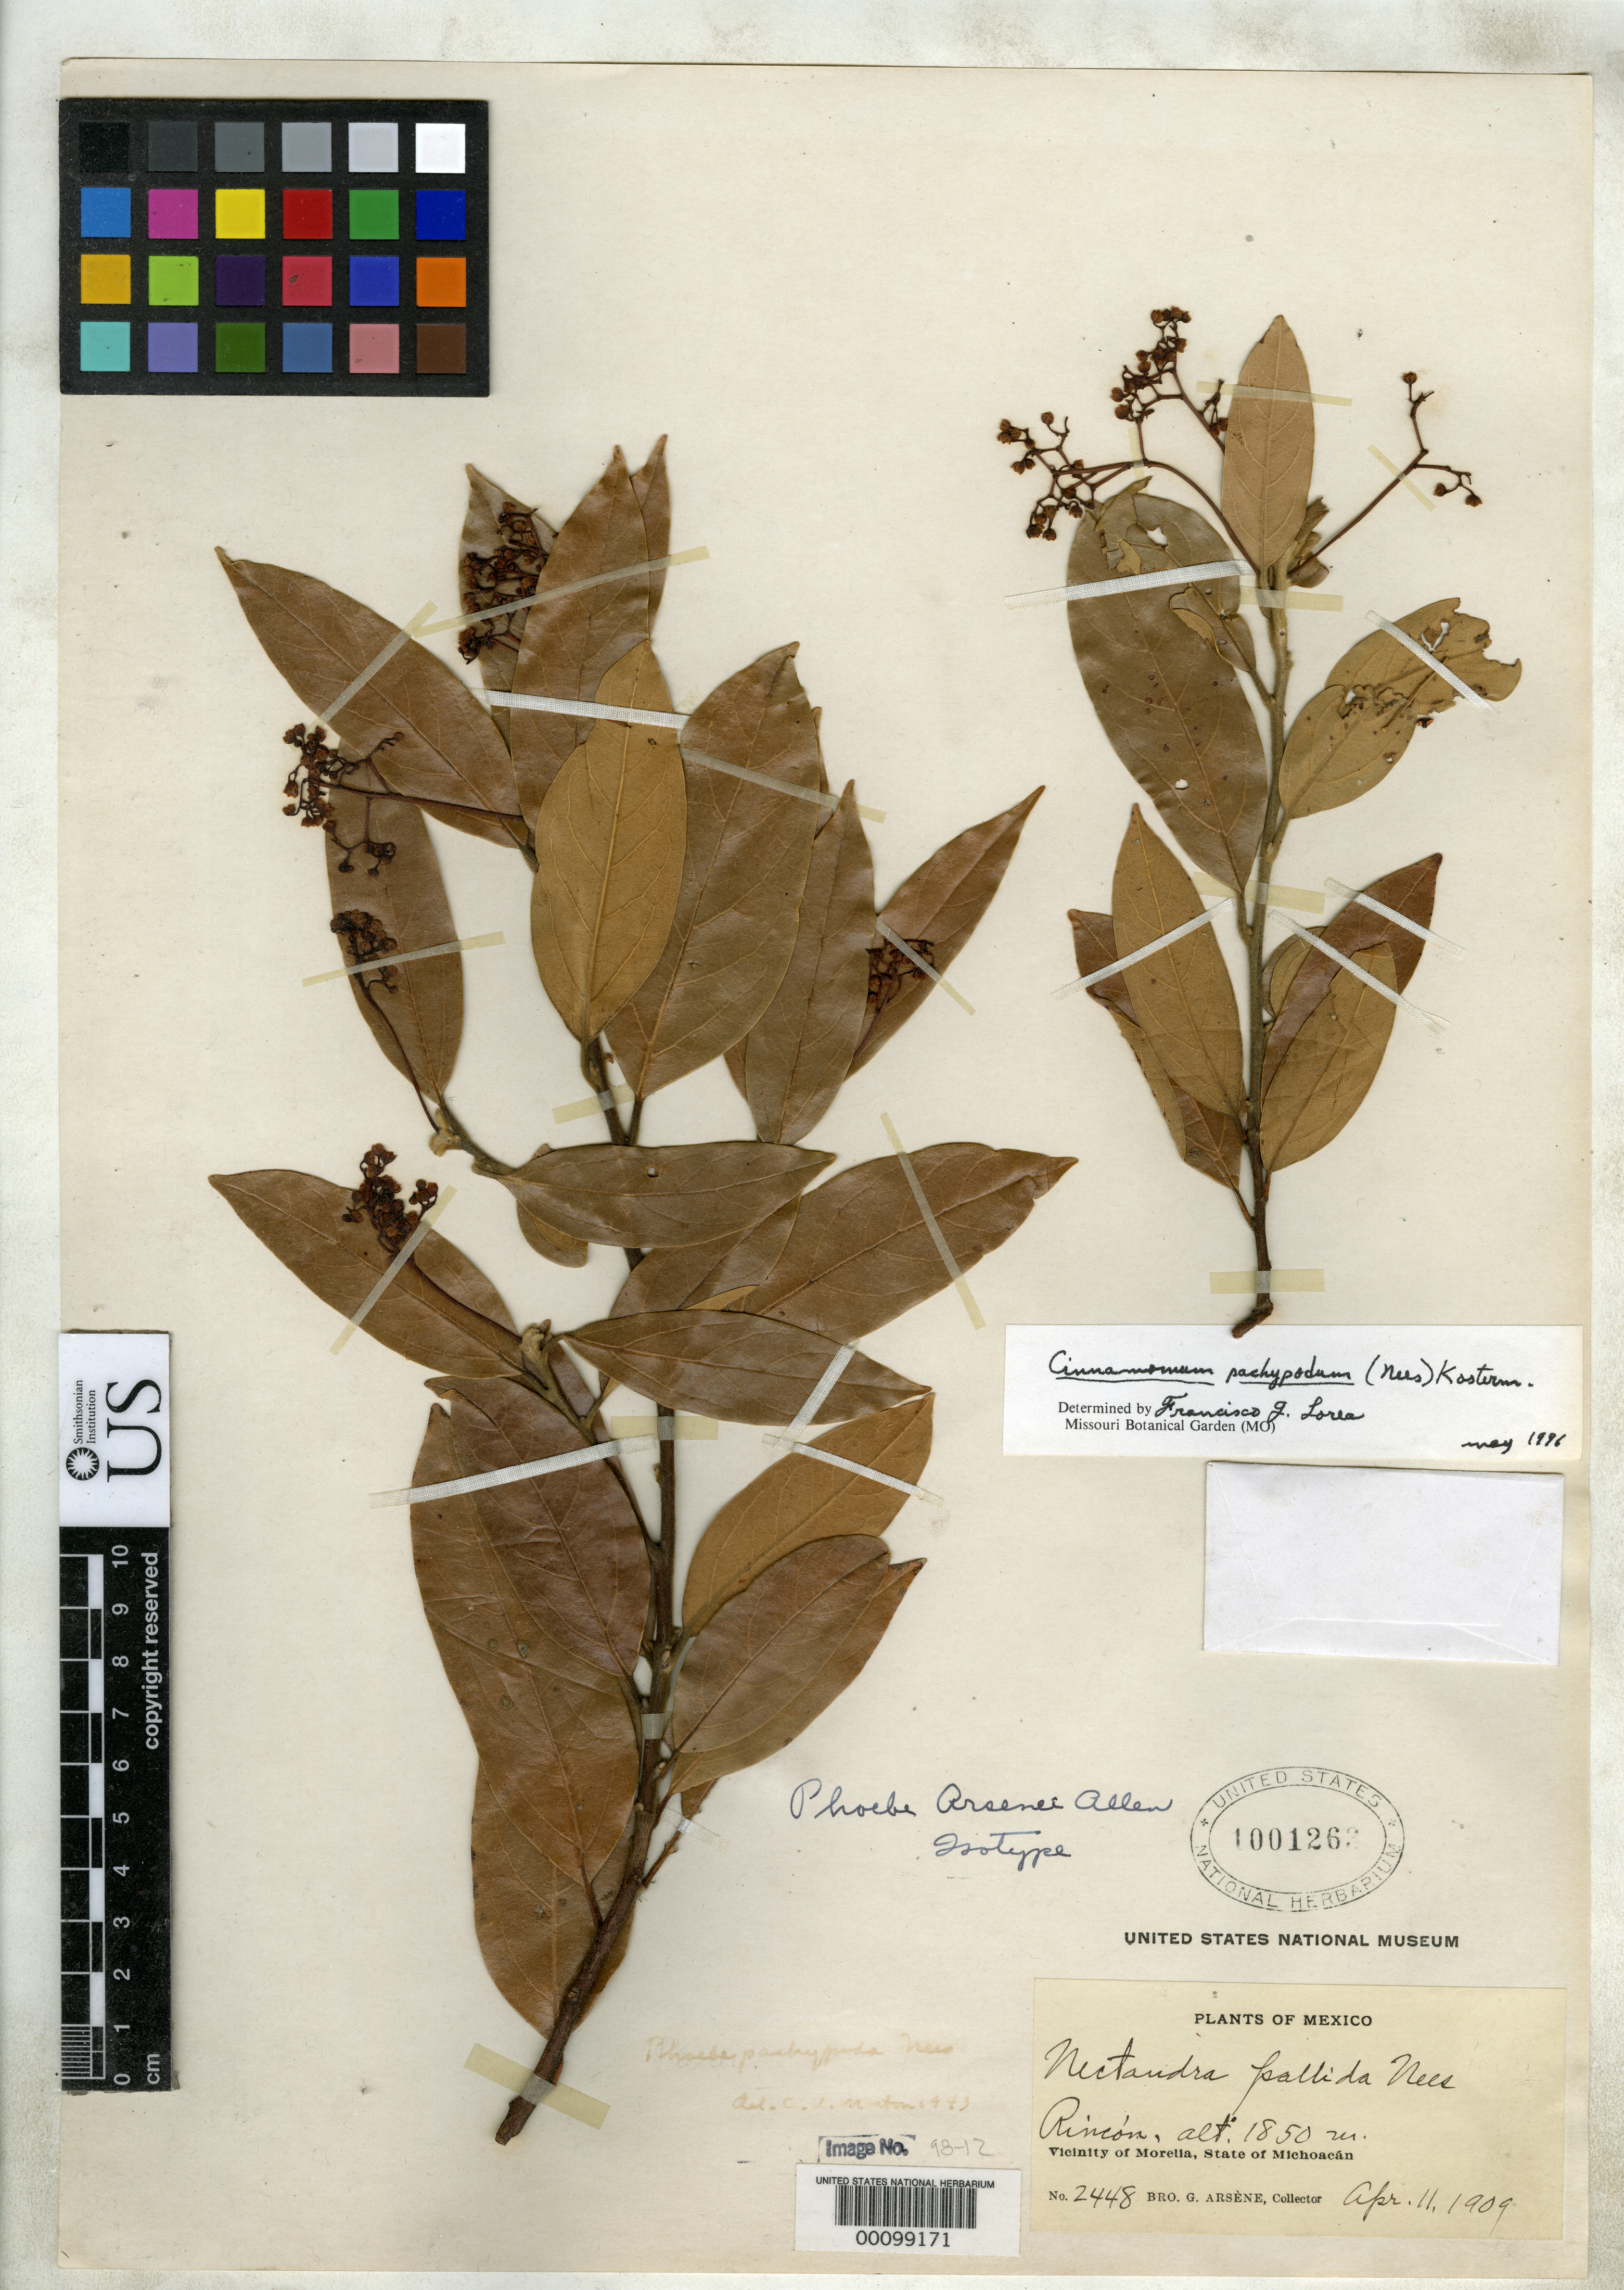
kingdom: Plantae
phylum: Tracheophyta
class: Magnoliopsida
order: Laurales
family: Lauraceae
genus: Phoebe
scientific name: Phoebe arsenei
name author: C.K. Allen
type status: Isotype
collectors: Bro. G. Arsène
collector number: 2448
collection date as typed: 11 Apr 1909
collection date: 1909-04-11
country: Mexico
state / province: Michoacán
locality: Vicinity of Morelia, Rincon.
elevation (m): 1850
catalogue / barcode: US 1001263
※
» **WHAT YOU NEED TO DO**:
Copy every line above word for word, but leave out the picture.

» **EXERCISE RESULT**:
kingdom: Plantae
phylum: Tracheophyta
class: Magnoliopsida
order: Laurales
family: Lauraceae
genus: Phoebe
scientific name: Phoebe arsenei
name author: C.K. Allen
type status: Isotype
collectors: Bro. G. Arsène
collector number: 2448
collection date as typed: 11 Apr 1909
collection date: 1909-04-11
country: Mexico
state / province: Michoacán
locality: Vicinity of Morelia, Rincon.
elevation (m): 1850
catalogue / barcode: US 1001263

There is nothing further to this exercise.